On Rehearing.
In obedience to the mandate of the Supreme Court in Railway v. Parker, 135 S. W. 369, we have granted a rehearing herein and permitted the statement of facts to be filed under an order of the district court omitted from the original transcript. In the original opinion filed February 11, 1911, we gave our reasons for affirming the trial court’s ruling on certain demurrers. Perhaps we should now add our reason for sustaining his rulings in certain other respects.
[3] The fifth assignment is overruled because the only statement submitted thereunder is that the court sustained special exceptions 1, 2, 3, and 4 as shown in said assignment of error, to which action of the court in sustaining said exceptions the defendant in open court reserved his exception. This is not the statement contemplated by the rules which would enable this court to pass upon the correctness of the trial court’s ruling. What the exceptions were and what the pleading to which they were directed was nowhere appears from the statement.
The sixth, seventh, and eighth assignments are overruled for the same reason, to wit, the insufficiency of the statement. '
[4] The ninth and tenth assignments, objecting to the rejection of evidence offered by appellant, are overruled because of the reasons above, and, furthermore, because the bills of exception upon which they are predicated fail to show that the objection sustained was not in fact properly sustained. In truth, the objection, to wit, that there was no pleading to support the evidence of res adjudicata, appears to have been well taken, since the plea had been stricken out on exception.

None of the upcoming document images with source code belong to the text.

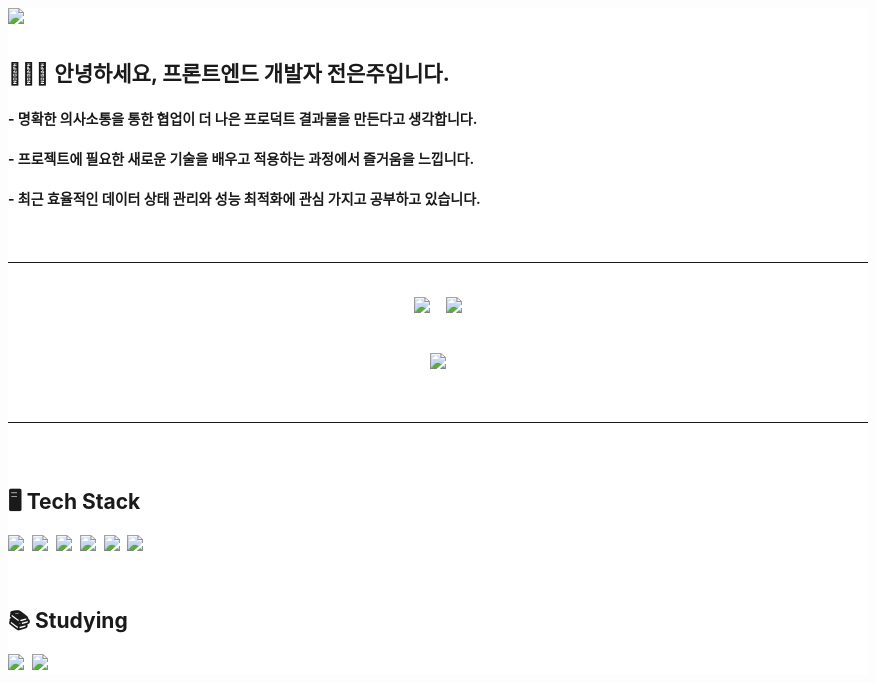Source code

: <img src="https://capsule-render.vercel.app/api?type=waving&color=auto&section=header&text=Lucy's%20Profile&fontSize=35&fontColor=fff" width="100%"/>

<div>
 <h2>🙋🏻‍♀️ 안녕하세요, 프론트엔드 개발자 전은주입니다.</h2>
 <h4>
   - 명확한 의사소통을 통한 협업이 더 나은 프로덕트 결과물을 만든다고 생각합니다.
 </h4>
 <h4>
   - 프로젝트에 필요한 새로운 기술을 배우고 적용하는 과정에서 즐거움을 느낍니다.<br>
 </h4>
 <h4>
     - 최근 효율적인 데이터 상태 관리와 성능 최적화에 관심 가지고 공부하고 있습니다.
 </h4>


</div>

<br>
<hr/>
<br>

<div align="center">
  <img src="https://github-readme-stats.vercel.app/api?username=lucy726j&show_icons=true&theme=dark" width="400px"/>&nbsp&nbsp&nbsp
  <img src="https://github-readme-stats.vercel.app/api/top-langs/?username=lucy726j&langs_count=10&layout=compact&theme=dark" width="400px"/>
  <br>
  <br>
  
<a href="https://hits.seeyoufarm.com"><img src="https://hits.seeyoufarm.com/api/count/incr/badge.svg?url=https%3A%2F%2Fgithub.com%2Flucy726j%2Flucy726j&count_bg=%2358B7C9&title_bg=%23555555&icon=&icon_color=%23E7E7E7&title=hits&edge_flat=false"/></a>
</div>

<br>
<hr/>
<br>


<h2>🖥️  Tech Stack</h2>
<div>
  <img src="https://img.shields.io/badge/react-20232a.svg?style=for-the-badge&logo=react&logoColor=61DAFB" />&nbsp
  <img src="https://img.shields.io/badge/typescript-007ACC.svg?style=for-the-badge&logo=typescript&logoColor=white" />&nbsp
  <img src="https://img.shields.io/badge/javascript-F7DF1E.svg?style=for-the-badge&logo=javascript&logoColor=20232a" />&nbsp
  <img src="https://img.shields.io/badge/html5-E34F26.svg?style=for-the-badge&logo=html5&logoColor=white" />&nbsp
  <img src="https://img.shields.io/badge/styled--components-DB7093?style=for-the-badge&logo=styled-components&logoColor=ffd35b" />&nbsp
  <img src="https://img.shields.io/badge/css3-1572B6.svg?style=for-the-badge&logo=css3&logoColor=white" />&nbsp
</div>

<br>

<h2>📚  Studying</h2>
<div>
  <img src="https://img.shields.io/badge/Next.js-white?style=for-the-badge&logo=nextdotjs&logoColor=000000" />&nbsp
  <img src="https://img.shields.io/badge/React%20Query-FF4154?style=for-the-badge&logo=react%20query&logoColor=white" />&nbsp
</div>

[5] The eleventh assignment is immaterial, since, under the court’s findings, his judgment *248does not depend alone upon limitations. Tlie assignments attacking the trial court’s findings of fact are overruled because of the insufficiency of the statement submitted under them. The brief is replete with such statements as the following: “Statement. See testimony of H. E. Steinmann, original statement of facts, pp. 38 to 44, both inclusive, testimony of J. M. McKinzie, pp. 50 to 58, both inclusive, testimony of Walter McKin-zie, pp. 60 to 62, both inclusive.” The rules requiring a statement from the record are designed to facilitate the appellate courts in the disposition of the particular assignment under consideration. Such'statements as the above do not meet this requirement. They amount to no statement at all, as has been frequently decided in this state. 3 Encyclopedic Digest of Texas Reports, p. 208. We therefore adopt the trial court’s findings of fact as our own.

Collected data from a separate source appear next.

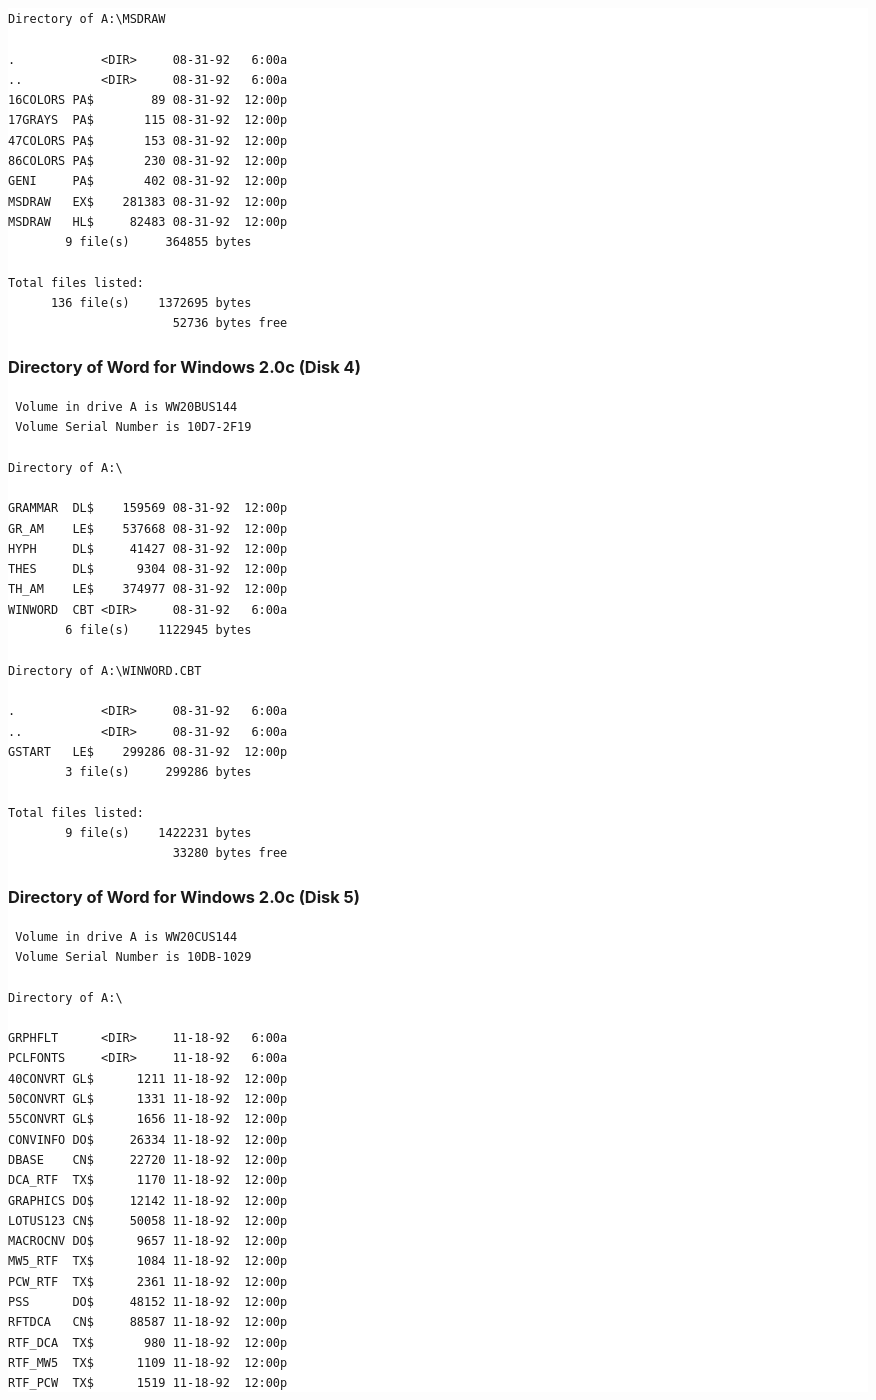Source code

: 	Directory of A:\MSDRAW

	.            <DIR>     08-31-92   6:00a
	..           <DIR>     08-31-92   6:00a
	16COLORS PA$        89 08-31-92  12:00p
	17GRAYS  PA$       115 08-31-92  12:00p
	47COLORS PA$       153 08-31-92  12:00p
	86COLORS PA$       230 08-31-92  12:00p
	GENI     PA$       402 08-31-92  12:00p
	MSDRAW   EX$    281383 08-31-92  12:00p
	MSDRAW   HL$     82483 08-31-92  12:00p
	        9 file(s)     364855 bytes

	Total files listed:
	      136 file(s)    1372695 bytes
	                       52736 bytes free

### Directory of Word for Windows 2.0c (Disk 4)

	 Volume in drive A is WW20BUS144 
	 Volume Serial Number is 10D7-2F19

	Directory of A:\

	GRAMMAR  DL$    159569 08-31-92  12:00p
	GR_AM    LE$    537668 08-31-92  12:00p
	HYPH     DL$     41427 08-31-92  12:00p
	THES     DL$      9304 08-31-92  12:00p
	TH_AM    LE$    374977 08-31-92  12:00p
	WINWORD  CBT <DIR>     08-31-92   6:00a
	        6 file(s)    1122945 bytes

	Directory of A:\WINWORD.CBT

	.            <DIR>     08-31-92   6:00a
	..           <DIR>     08-31-92   6:00a
	GSTART   LE$    299286 08-31-92  12:00p
	        3 file(s)     299286 bytes

	Total files listed:
	        9 file(s)    1422231 bytes
	                       33280 bytes free

### Directory of Word for Windows 2.0c (Disk 5)

	 Volume in drive A is WW20CUS144 
	 Volume Serial Number is 10DB-1029

	Directory of A:\

	GRPHFLT      <DIR>     11-18-92   6:00a
	PCLFONTS     <DIR>     11-18-92   6:00a
	40CONVRT GL$      1211 11-18-92  12:00p
	50CONVRT GL$      1331 11-18-92  12:00p
	55CONVRT GL$      1656 11-18-92  12:00p
	CONVINFO DO$     26334 11-18-92  12:00p
	DBASE    CN$     22720 11-18-92  12:00p
	DCA_RTF  TX$      1170 11-18-92  12:00p
	GRAPHICS DO$     12142 11-18-92  12:00p
	LOTUS123 CN$     50058 11-18-92  12:00p
	MACROCNV DO$      9657 11-18-92  12:00p
	MW5_RTF  TX$      1084 11-18-92  12:00p
	PCW_RTF  TX$      2361 11-18-92  12:00p
	PSS      DO$     48152 11-18-92  12:00p
	RFTDCA   CN$     88587 11-18-92  12:00p
	RTF_DCA  TX$       980 11-18-92  12:00p
	RTF_MW5  TX$      1109 11-18-92  12:00p
	RTF_PCW  TX$      1519 11-18-92  12:00p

[6] One other suggestion of appellant, perhaps, deserves to be noticed. It is this: The judgment decrees that the plaintiff is adjudged to be the owner of and to have interest in, and is entitled to, the rights and use of the waters of Santa Rosa creek as against sections Nos. 85, 84, 83, 81, 82, 99, 86, 100, and 101, block 8, H. & G. N. R. R. Co. surveys in Pecos county, Tex., when the owners of said surveys were not parties to the suit. But, if this be true, such decree might not be binding on the owners of those sections and the decree to that extent be void. Nevertheless, we fail to see how this appellant can complain of the matter, or how we can reverse a decree when the only persons affected by it are not parties to the suit and of course have not appealed.
Upon the trial court’s findings of fact adopted as above, the judgment of the district court is affirmed.